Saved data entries
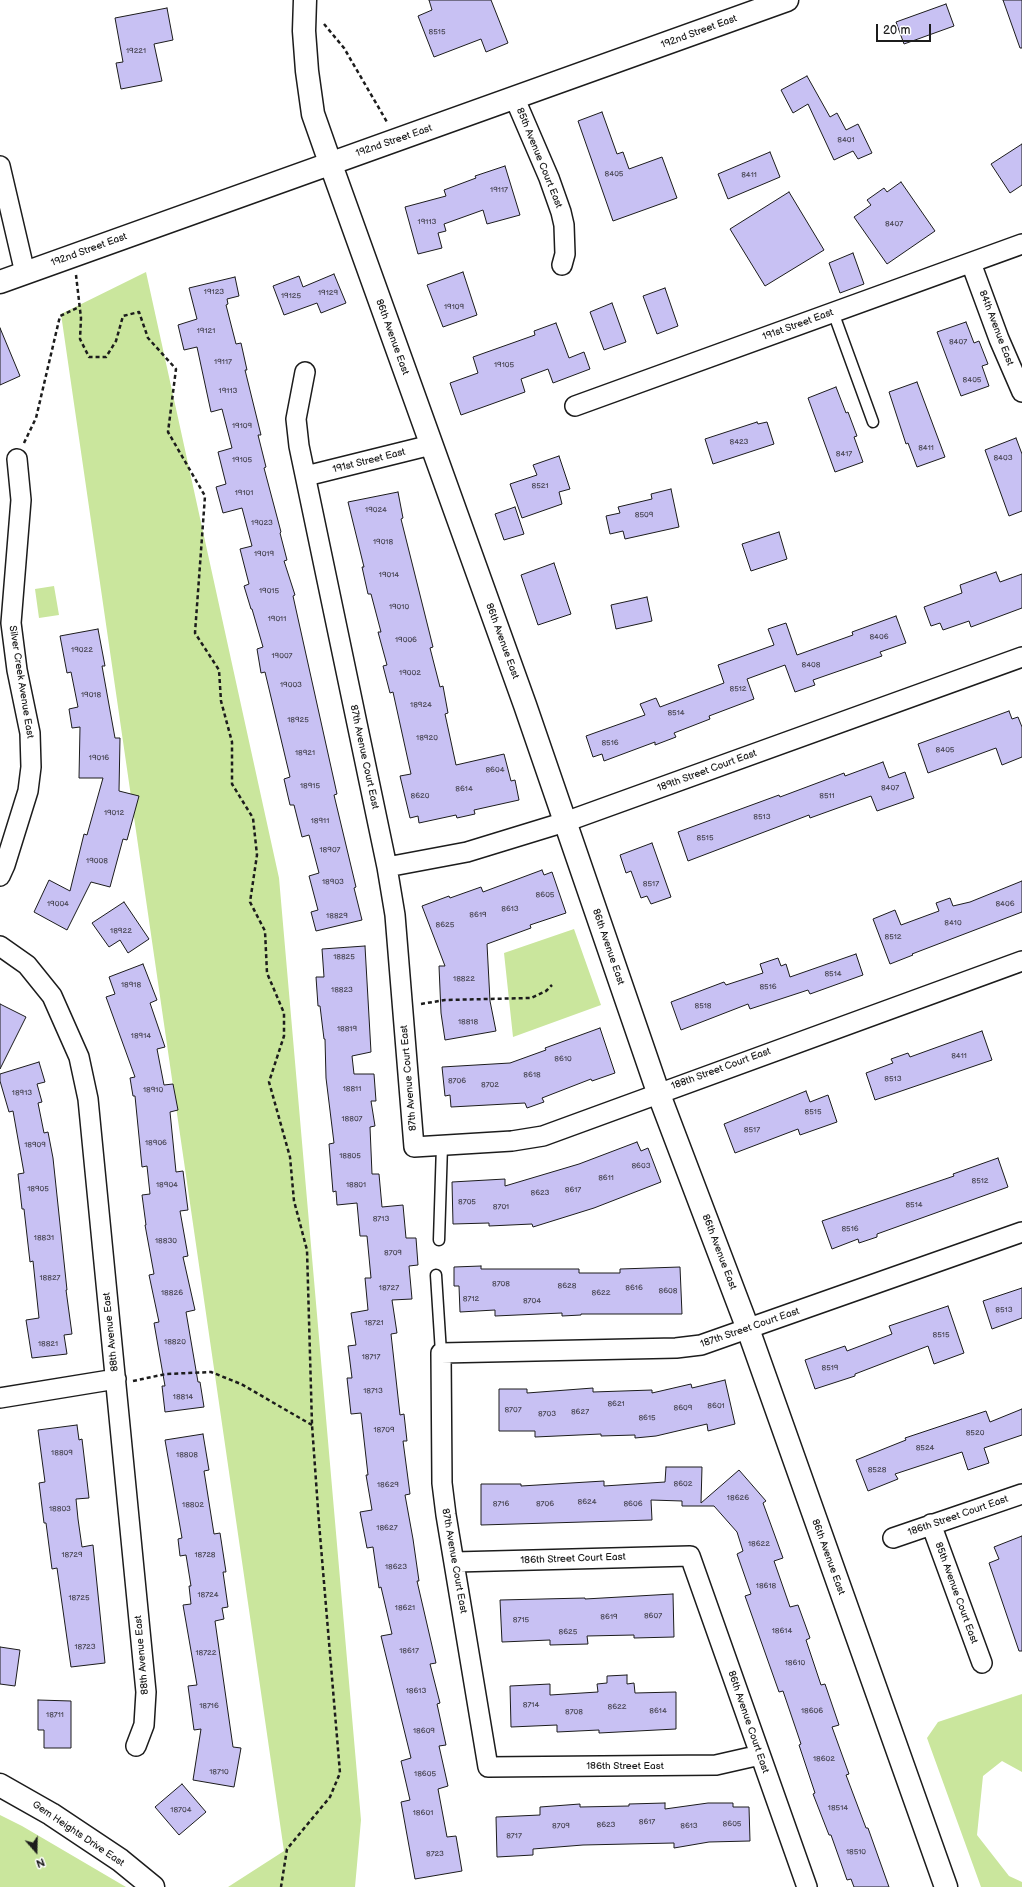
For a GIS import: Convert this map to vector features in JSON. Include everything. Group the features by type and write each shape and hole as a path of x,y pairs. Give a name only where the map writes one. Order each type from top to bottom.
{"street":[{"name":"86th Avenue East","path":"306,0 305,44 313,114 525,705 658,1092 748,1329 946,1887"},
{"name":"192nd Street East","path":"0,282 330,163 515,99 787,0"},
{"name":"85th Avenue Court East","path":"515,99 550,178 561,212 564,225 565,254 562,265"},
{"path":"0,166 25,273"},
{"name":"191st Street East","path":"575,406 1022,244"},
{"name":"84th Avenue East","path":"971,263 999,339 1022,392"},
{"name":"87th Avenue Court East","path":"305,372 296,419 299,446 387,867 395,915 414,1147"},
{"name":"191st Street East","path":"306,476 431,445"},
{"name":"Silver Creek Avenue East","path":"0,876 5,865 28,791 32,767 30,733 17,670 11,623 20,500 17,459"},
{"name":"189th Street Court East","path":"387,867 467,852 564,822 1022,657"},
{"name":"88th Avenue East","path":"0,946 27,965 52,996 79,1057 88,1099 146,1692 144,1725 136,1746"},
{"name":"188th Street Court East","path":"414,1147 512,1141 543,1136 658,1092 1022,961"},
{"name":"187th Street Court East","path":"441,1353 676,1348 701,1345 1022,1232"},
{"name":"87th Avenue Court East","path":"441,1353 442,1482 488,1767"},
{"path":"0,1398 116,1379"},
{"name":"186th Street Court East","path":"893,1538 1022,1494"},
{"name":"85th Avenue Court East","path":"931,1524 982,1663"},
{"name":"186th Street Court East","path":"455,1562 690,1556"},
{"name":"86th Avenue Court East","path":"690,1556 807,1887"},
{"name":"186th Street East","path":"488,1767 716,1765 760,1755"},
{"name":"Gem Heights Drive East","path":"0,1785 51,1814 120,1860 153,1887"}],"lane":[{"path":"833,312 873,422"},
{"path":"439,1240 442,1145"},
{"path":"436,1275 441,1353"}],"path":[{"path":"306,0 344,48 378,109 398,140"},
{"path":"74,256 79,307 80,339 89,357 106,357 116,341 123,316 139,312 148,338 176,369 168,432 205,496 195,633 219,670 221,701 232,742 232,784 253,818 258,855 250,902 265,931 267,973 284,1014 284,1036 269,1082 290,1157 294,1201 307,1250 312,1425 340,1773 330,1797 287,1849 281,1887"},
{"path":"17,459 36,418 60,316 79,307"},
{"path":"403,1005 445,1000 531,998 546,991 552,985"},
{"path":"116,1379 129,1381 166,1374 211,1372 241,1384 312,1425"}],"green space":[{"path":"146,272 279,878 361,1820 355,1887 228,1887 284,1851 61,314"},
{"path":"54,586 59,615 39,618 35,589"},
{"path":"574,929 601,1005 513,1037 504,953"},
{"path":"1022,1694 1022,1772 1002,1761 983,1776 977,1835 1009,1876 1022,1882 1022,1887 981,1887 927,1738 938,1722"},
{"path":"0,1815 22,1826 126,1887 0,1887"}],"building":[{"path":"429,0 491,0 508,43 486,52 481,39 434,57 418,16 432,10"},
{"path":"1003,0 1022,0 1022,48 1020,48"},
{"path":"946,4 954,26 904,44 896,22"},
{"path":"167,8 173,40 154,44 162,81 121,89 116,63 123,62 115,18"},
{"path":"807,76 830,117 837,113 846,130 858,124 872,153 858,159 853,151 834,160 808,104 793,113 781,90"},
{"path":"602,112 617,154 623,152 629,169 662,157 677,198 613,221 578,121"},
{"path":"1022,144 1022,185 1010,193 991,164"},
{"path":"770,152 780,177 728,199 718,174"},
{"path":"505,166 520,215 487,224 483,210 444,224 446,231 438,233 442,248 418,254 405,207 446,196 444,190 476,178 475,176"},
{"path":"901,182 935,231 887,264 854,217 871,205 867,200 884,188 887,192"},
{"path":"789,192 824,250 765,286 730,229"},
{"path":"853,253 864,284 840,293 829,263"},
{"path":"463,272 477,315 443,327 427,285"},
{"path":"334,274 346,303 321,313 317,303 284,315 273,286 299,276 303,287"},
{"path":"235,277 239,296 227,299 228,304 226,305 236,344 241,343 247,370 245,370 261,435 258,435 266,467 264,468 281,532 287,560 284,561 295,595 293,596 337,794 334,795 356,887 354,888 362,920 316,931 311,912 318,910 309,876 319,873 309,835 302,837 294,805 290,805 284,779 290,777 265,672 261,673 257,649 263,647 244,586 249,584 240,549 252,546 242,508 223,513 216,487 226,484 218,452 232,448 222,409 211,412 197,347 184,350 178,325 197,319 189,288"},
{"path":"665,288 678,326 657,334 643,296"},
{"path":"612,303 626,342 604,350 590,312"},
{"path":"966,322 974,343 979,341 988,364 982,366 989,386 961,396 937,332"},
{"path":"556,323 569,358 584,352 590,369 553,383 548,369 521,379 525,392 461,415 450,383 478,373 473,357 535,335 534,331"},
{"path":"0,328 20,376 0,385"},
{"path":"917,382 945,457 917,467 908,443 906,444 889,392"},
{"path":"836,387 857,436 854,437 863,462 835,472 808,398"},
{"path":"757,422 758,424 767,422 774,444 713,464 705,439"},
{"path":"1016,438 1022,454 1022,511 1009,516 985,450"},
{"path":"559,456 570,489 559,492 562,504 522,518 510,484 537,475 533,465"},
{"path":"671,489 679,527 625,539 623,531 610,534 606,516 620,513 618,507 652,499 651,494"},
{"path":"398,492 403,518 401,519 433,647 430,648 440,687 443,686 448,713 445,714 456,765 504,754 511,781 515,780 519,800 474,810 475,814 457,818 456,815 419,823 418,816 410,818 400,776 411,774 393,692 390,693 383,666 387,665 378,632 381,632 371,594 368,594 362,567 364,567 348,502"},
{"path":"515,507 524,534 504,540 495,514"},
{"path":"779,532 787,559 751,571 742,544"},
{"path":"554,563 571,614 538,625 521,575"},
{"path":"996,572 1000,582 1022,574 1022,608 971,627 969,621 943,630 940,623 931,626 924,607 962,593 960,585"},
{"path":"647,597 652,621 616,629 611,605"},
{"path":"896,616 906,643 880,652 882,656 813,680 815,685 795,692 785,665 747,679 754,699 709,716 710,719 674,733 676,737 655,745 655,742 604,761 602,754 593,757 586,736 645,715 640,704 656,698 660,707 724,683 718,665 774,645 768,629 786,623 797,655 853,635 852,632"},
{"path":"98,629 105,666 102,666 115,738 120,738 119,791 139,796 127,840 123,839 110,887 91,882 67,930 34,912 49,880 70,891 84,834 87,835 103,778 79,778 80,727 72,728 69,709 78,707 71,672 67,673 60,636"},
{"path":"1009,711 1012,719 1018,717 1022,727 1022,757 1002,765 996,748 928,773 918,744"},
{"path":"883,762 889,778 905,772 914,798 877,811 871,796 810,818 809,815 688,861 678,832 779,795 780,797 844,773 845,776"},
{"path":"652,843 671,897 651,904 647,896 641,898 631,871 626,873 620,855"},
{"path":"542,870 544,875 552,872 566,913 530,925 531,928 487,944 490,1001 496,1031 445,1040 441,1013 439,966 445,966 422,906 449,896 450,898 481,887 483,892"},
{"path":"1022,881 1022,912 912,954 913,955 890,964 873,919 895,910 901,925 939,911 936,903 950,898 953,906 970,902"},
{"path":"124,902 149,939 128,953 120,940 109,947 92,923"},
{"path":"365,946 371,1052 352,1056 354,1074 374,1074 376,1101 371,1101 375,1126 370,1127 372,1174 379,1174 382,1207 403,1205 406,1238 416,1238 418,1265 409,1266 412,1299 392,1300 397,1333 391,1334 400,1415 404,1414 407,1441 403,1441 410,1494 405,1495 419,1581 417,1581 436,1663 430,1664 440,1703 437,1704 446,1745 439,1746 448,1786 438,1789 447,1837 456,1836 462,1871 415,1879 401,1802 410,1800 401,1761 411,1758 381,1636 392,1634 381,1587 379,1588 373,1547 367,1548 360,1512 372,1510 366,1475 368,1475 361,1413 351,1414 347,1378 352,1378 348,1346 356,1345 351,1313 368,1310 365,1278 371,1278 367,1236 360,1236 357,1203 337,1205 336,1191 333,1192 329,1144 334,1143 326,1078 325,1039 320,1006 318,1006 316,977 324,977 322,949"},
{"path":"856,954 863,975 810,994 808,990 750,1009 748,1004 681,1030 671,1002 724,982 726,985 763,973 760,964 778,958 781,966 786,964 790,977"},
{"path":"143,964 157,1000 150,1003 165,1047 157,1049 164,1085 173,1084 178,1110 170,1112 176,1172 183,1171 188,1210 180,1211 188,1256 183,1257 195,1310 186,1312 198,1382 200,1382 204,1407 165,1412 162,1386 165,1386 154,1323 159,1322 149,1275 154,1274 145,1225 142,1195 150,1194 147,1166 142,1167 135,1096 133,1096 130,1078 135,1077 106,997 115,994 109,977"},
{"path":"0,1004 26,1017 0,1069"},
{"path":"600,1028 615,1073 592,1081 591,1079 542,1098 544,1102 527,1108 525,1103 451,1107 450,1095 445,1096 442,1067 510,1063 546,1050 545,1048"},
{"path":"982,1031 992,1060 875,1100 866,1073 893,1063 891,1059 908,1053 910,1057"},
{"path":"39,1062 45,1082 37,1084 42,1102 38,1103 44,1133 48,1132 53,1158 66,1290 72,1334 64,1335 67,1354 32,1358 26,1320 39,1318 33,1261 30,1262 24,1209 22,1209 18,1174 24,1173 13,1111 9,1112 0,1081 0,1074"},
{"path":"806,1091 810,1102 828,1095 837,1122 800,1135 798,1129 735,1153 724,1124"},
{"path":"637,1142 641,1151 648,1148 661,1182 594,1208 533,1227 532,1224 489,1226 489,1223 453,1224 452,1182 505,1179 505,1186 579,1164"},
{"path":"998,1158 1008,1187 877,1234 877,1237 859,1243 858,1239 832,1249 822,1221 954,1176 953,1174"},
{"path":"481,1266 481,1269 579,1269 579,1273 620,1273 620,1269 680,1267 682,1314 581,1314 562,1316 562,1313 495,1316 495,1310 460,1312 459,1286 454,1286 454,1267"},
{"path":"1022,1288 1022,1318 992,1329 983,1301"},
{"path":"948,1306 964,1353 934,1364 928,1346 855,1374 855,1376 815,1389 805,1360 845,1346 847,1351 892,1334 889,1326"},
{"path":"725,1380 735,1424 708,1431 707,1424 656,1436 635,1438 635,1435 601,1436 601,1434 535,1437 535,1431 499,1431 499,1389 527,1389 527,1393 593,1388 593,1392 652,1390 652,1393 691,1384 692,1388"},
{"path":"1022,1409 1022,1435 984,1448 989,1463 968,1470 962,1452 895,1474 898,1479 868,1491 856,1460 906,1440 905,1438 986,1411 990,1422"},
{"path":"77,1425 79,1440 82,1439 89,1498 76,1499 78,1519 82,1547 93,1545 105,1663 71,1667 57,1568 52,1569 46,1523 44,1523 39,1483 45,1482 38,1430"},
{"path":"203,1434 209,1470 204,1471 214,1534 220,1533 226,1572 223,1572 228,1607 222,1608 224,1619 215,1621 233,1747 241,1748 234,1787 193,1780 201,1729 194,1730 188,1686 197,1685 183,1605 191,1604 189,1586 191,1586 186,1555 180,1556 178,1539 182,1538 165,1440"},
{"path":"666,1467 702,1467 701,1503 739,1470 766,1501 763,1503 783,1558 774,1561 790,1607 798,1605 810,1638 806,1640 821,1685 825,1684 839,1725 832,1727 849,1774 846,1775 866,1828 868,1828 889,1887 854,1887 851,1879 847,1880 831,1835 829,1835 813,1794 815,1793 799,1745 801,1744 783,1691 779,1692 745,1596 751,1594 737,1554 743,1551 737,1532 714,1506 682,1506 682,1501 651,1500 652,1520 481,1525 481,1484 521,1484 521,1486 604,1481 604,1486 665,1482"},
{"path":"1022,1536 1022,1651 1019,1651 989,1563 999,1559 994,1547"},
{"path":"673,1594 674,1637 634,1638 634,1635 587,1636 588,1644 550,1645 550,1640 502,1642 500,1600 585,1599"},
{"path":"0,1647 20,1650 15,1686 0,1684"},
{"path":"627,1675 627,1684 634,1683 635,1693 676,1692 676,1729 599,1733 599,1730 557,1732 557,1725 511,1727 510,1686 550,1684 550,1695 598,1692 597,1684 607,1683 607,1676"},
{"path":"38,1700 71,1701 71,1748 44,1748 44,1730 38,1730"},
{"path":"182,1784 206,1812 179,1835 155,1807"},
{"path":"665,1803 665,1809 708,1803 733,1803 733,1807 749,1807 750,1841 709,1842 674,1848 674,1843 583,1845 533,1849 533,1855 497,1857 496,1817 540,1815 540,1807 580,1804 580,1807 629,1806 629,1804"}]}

WHAT IS REQUIRED
Pull together all lines from the data that mention the word "Avenue".

TASK RESULT
{"street":[{"name":"86th Avenue East","path":"306,0 305,44 313,114 525,705 658,1092 748,1329 946,1887"},
{"name":"85th Avenue Court East","path":"515,99 550,178 561,212 564,225 565,254 562,265"},
{"name":"84th Avenue East","path":"971,263 999,339 1022,392"},
{"name":"87th Avenue Court East","path":"305,372 296,419 299,446 387,867 395,915 414,1147"},
{"name":"Silver Creek Avenue East","path":"0,876 5,865 28,791 32,767 30,733 17,670 11,623 20,500 17,459"},
{"name":"88th Avenue East","path":"0,946 27,965 52,996 79,1057 88,1099 146,1692 144,1725 136,1746"},
{"name":"87th Avenue Court East","path":"441,1353 442,1482 488,1767"},
{"name":"85th Avenue Court East","path":"931,1524 982,1663"},
{"name":"86th Avenue Court East","path":"690,1556 807,1887"},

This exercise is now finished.